## [Document passage]

──────

Compilation album by Janis Joplin
- Released: February 1982
- Recorded: January 31, 1967 – June 28, 1970
- Genre: Rock and roll, soul
- Length: 32:56
- Label: Columbia

Janis Joplin chronology
| Janis (1975) | Farewell Song (1982) | Janis (1993) |

= Farewell Song (Janis Joplin) =

Farewell Song is a 1982 collection of nine previously unreleased recordings of Janis Joplin with Big Brother and the Holding Company, the Kozmic Blues Band, and Full Tilt Boogie Band. Tracks include Cheap Thrills-era outtakes and live performances; "Misery 'N", "Farewell Song", and "Catch Me Daddy".

Professional ratings
Review scores
| Source | Rating |
| Rolling Stone | Star Half star |
| Robert Christgau | B− |

==Production==
The recordings were enhanced through the use of devices such as the Lexicon 224 and the ADR Scamp Rack by producer Elliot Mazer, and the original bass by Peter Albin on "Farewell Song" was replaced with bass work by Mazer. Some members of Big Brother and the Holding Company were unhappy about some of these changes. The original versions can be found on the subsequent compilation Janis.

One Night Stand was produced by Todd Rundgren and performed with the Paul Butterfield Blues Band and became a minor hit upon release. Tell Mama is the only Full Tilt Boogie Band track.

──────

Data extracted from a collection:

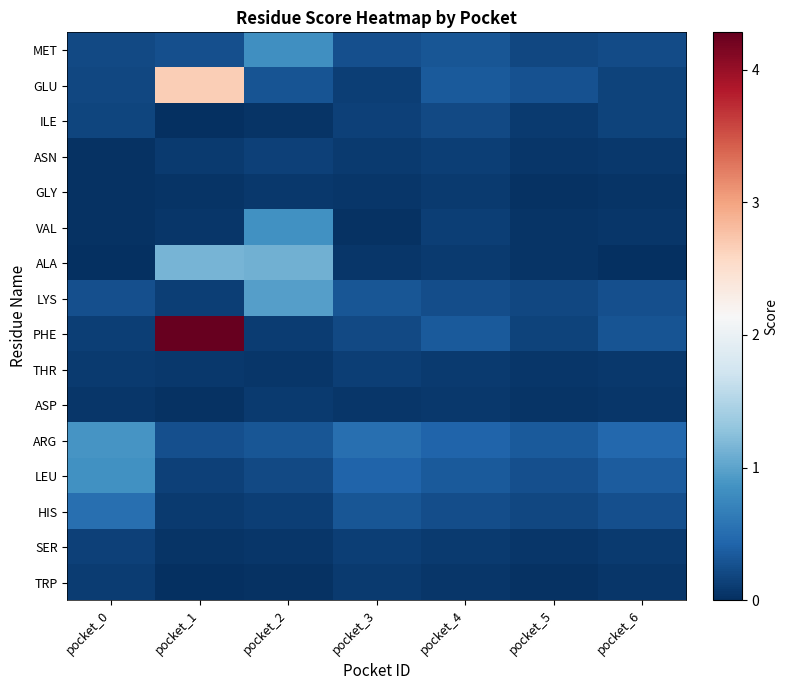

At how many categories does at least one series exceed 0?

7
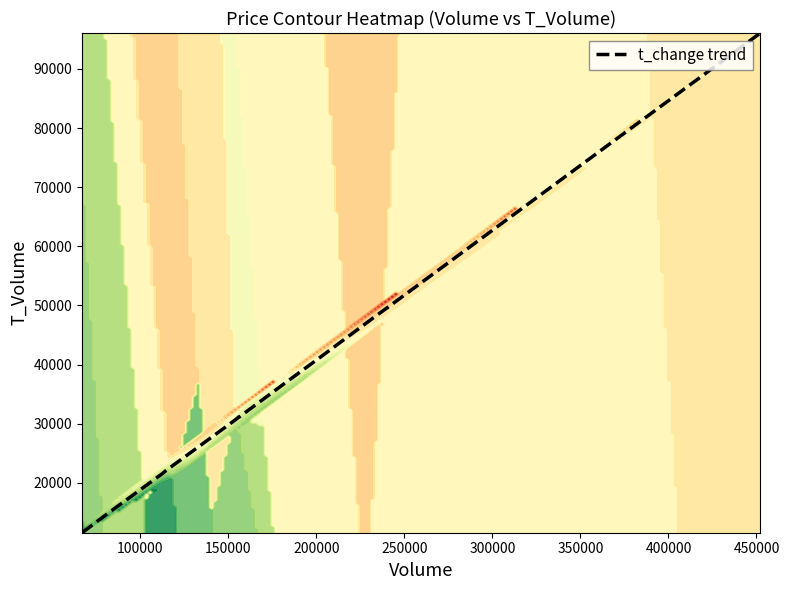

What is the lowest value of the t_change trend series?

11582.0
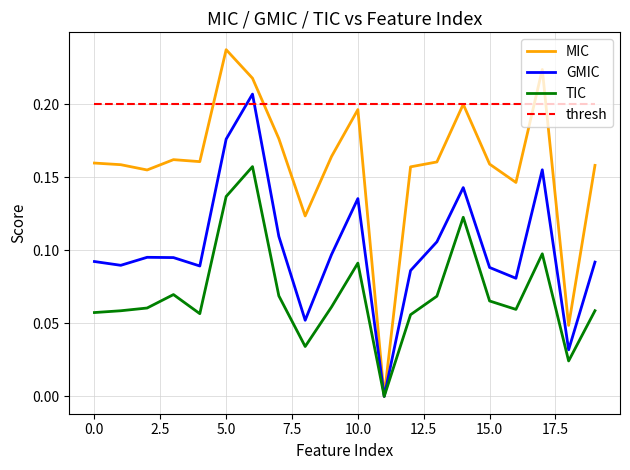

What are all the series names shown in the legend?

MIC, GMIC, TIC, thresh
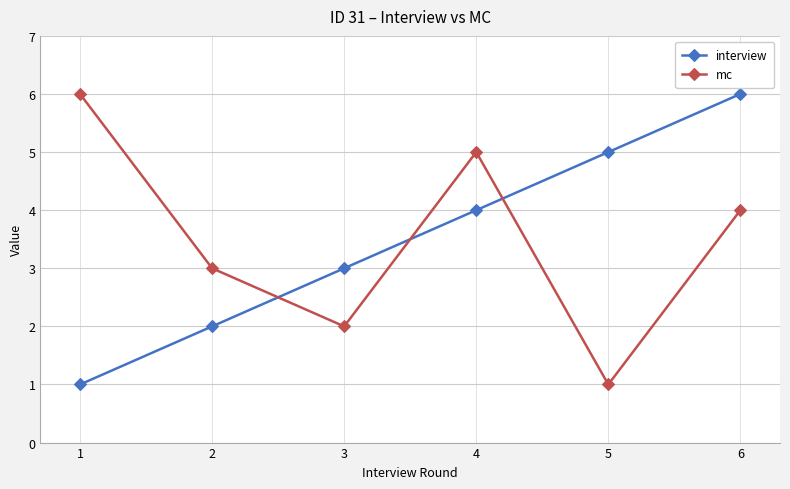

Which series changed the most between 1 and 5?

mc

──────

## [Work order 1]
Answer these questions using the album article:
(a) Which record label released Farewell Song?
(b) How many previously unreleased recordings does the collection contain?
(c) Who produced One Night Stand?
## [Work order 2]
Tally the lines in the entries that contain the string "categories", treating uppercase and lowercase as different. Give only the number.

## [Answer 1]
(a) Columbia
(b) Nine
(c) Todd Rundgren

## [Answer 2]
1